There are only about two or three people who have been in the arena for more Nowitzki NBA games than me. I’ve watched him grow, come back after every offseason with a new addition to his game, and reaach a point to where he was a pure assassin’ on the court.
After the Mavs made that lopsided draft-day trade with the Milwaukee Bucks to obtain Nowitzki in 1998, there I was at Dallas-Fort Worth Airport when he hopped off the plane from Germany for the very first time eager to make Dallas his home for the last 19 years.
During that time, Nowitzki has been downright balling.
Back then, no one knew Nowitzki would grow to capture the NBA’s coveted Most Valuable Player award in 2007. And no one probably has even sat down and thought that the only world title to come to the DFW area this century has been compliments of Nowitzki, who guided the Mavs to the 2011 NBA title while he also took home the Finals’ MVP trophy.
Apologize, folks. Apologize.
Ever the humble type, Nowitzki is just as incredible off the basketball court as he is on it. A scandal-free dude, I can’t tell you how many times when players have a bad game they don’t want to talk about it with the media.
Heck, Monta Ellis used to hit game-winning shots for the Mavs — and he still didn’t want to do an interview. And sometimes he didn’t do the interview.
The next day after he joined the 30,000-point club, Dirk Nowitzki was at the Mavs’ headquarters thanking the front office staff for all they’ve meant to him.
But Nowitzki? Good game, bad game, beautiful win, crushing loss — he always patiently stood there and answered one (sometimes pathetic) question after another.
The man is class personified. He gets it.
On Wednesday, mere hours after he joined the prestigious members-only 30,000-point club with his awe-inspiring show-stopping performance against the Los Angeles Lakers on Tuesday, Nowitzki made his way to the Mavs’ headquarters so he could thank the front office staff for all they’ve meant to him.
Nowitzki received a standing ovation from the staff for that unexpected kind gesture.
Sometimes, I don’t think Nowitzki understands why so many people want to make a big fuss about him. But deep down, I think he gets that, too.
And for you trollers out there, check social media and see all the great ones who sent shout-outs to Nowitzki, congratulating him on 30K. From LeBron James to Kobe Bryant to David Robinson to. . .you do the trolling.
Game recognizes game.
“I always saw myself as the kid leaving Germany trying to chase his dream, and almost 20 years later I’m standing here now,” Nowitzki said. “It’s been a crazy ride, but it’s also an honor and I have been blessed with teammates, an organization and health — most of all — and just been fortunate to be in the situations I’ve been in.

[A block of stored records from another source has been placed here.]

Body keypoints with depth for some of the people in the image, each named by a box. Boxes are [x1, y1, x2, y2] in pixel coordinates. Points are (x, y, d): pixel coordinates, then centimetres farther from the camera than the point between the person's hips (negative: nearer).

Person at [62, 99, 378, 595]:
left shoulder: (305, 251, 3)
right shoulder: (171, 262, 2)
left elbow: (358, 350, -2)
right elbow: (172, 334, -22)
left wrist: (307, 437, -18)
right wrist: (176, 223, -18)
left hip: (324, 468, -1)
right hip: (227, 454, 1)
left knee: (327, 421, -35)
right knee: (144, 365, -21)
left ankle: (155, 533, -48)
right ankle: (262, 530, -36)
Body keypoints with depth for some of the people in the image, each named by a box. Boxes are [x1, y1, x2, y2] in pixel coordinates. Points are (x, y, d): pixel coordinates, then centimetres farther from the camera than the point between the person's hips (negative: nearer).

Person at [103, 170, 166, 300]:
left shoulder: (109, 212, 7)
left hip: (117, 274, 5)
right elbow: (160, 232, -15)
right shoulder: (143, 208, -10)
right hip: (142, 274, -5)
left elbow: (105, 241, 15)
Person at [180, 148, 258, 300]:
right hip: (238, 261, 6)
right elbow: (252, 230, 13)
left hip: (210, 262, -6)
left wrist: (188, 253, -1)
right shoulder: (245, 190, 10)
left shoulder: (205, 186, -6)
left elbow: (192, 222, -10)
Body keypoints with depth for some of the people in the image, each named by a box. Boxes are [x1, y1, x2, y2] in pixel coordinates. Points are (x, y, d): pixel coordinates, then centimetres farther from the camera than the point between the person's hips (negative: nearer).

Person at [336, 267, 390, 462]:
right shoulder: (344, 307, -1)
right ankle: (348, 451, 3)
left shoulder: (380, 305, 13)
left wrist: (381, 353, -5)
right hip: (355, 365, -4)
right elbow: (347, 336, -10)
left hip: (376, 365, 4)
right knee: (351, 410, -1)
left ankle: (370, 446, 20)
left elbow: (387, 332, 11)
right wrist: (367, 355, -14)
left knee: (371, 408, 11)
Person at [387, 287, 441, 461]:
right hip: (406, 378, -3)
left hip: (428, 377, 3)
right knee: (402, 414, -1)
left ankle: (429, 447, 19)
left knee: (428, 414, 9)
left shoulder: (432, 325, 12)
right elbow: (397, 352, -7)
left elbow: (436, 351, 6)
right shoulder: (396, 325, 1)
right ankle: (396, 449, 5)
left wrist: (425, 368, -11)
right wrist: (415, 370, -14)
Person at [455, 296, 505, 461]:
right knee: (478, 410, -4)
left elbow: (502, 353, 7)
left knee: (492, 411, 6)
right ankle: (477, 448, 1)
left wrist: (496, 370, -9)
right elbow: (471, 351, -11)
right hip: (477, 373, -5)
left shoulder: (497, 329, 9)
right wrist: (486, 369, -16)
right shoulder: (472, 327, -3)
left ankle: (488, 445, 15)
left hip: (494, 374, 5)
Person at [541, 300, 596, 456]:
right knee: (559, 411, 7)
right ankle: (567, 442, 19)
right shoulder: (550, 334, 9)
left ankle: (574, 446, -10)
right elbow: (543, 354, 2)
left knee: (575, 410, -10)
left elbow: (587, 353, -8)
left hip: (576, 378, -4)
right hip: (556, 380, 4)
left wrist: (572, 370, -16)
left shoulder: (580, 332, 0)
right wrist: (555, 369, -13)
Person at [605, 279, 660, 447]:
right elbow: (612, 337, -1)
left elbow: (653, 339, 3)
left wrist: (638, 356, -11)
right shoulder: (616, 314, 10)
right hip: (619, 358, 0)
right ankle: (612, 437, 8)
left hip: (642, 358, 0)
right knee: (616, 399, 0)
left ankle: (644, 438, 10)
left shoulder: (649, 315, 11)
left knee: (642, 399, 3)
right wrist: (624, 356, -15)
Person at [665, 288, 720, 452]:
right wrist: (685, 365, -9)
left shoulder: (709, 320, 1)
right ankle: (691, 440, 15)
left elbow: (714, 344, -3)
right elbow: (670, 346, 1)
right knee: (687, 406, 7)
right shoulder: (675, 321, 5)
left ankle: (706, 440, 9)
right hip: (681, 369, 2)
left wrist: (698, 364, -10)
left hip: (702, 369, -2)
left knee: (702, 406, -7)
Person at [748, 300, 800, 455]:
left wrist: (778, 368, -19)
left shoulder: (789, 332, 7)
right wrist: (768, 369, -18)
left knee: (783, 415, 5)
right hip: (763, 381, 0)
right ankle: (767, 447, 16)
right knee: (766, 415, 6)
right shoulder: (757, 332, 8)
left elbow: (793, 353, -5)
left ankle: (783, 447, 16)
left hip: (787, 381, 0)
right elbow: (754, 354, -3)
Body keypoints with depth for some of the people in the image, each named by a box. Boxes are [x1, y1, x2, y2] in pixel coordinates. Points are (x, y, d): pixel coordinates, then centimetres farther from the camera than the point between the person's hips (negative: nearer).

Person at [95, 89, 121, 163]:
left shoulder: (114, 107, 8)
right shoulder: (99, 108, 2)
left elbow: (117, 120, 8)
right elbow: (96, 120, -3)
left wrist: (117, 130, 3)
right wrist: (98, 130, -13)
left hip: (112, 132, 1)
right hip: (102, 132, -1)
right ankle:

“It’s an honor that guys looked to my game or enjoyed a part of the game or want to steal certain moves of my game. That’s always been an honor.”
No, honor should come from those who doubted Nowitzki’s passion for the game, who doubted his courage, who said he was “soft” and wouldn’t make it in the NBA.
“It doesn’t get any better than Dirk Nowitzki,” Nelson said. “He’s been an incredible addition to the NBA.
“It’s just all positive, and I’m just so happy to have him in the NBA and to be able to have seen what he’s done for the NBA. It’s worked out for him, too, so it’s all great.”
The only thing left is for us to apologize to Nowitzki. That’s the least we can do for a man who has given us so, so much.